Game 52: Oklahoma City Thunder @ Golden State Warriors Preview

Finally… Super Bowl Saturday with the NBA on ESPN. The game everybody has been waiting to see since Kevin Durant went down just before halftime with an ankle injury in last season’s incredible first half of basketball at Oracle. So much has happened to both teams since.

Durant went on to eventually miss 55 games as Oklahoma City would miss the playoffs despite record setting heroics from Russell Westbrook.

Golden State won sixty games, then beat the Cleveland Cavaliers in six games to claim the O’Brien  Trophy. But much was made by scribes of Golden State not having to deal with Oklahoma City, or having the luxury of playing a Cleveland team without Kyrie Irving or Kevin Love, or having the luck of not having to play the San Antonio Spurs at all. The experts were calling the Warriors championship a bit of luck with a perfect storm attached.

But that was then, now is a different matter after a record starting winning streak to open the season, a 22-0 home record, and a glistening overall mark of 45-4, and a team very much with a chance to reach the seventy win plateau this regular season. Suffice it to say, Golden State is sending a message to the pundits.

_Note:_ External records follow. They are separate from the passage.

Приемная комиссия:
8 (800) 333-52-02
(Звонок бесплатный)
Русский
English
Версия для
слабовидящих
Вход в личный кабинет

Meanwhile, OKC’s Thunder is about what we thought they’d be with a healthy Kevin Durant back in the lineup for all but seven games this season. The Thunder are 35-9 with Durant and either the third or fourth best team in the league, depending on how the Spurs’ health holds up. Durant has been spectacular this season with an improved game which features better defense and more passing than ever before. Russell Westbrook has been fabulous and is garnering triple doubles galore and has shownan expanded willingness to feed teammates. Clearly, this is the best season of combined play Durant and Westbrook have displayed while in OKC.

But the glaring question is a simple one. Has Sam Presti put enough around Durant and Westbrook for the Thunder to seriously challenge either Golden State or Cleveland in a best four out of seven series?  It’s a very fair question, yet one not broached enough by the gentle Oklahoma City local media.

Obviously, I’m not alone in this thought as Vegas has OKC currently as an eight point road underdog despite being 12-1 in their last thirteen games.

Warriors’ GM Bob Myers and Co. have put everything into building a team which can play smart, can hang with big lineups if needed, and yet take small ball to a level never seen in the NBA previously. Plus, despite what people might think–the Warriors are good defensively with a rim protector in Andrew Bogut. A versatile defender in Draymond Green who can guard multiple positions. And an elite lockdown defender in Andre Iguodala who can defend either LeBron James or Kevin Durant. Note to some in OKC: Iguodala is an elite lockdown defender, Andre Roberson is not. Good, perhaps, but not elite.

The questions for me tonight are two-fold. 1 Can Serge Ibaka, Steven Adams, Dion Waiters, Enes Kanter, Anthony Morrow, Cam Payne, Kyle Singler, and Nick Collison play at a high enough level on the road to give enough support to Durant and Westbrook for OKC to have a puncher’s chance in the last two minutes? And 2 Will Billy Donovan be able to morph his combinations quick enough on the fly to avoid Golden State hitting OKC with several haymaker runs through the course of the game?

Vegas says no and I pretty much agree. But that’s why you play the games and don’t put an overemphasis on just the first game of this series.

But I would say from an OKC standpoint, they need to play well tonight. Play smart, hang around and have a chance to win so as to have something to build on during the remainder of the season which makes them believe Golden State isn’t completely unbeatable.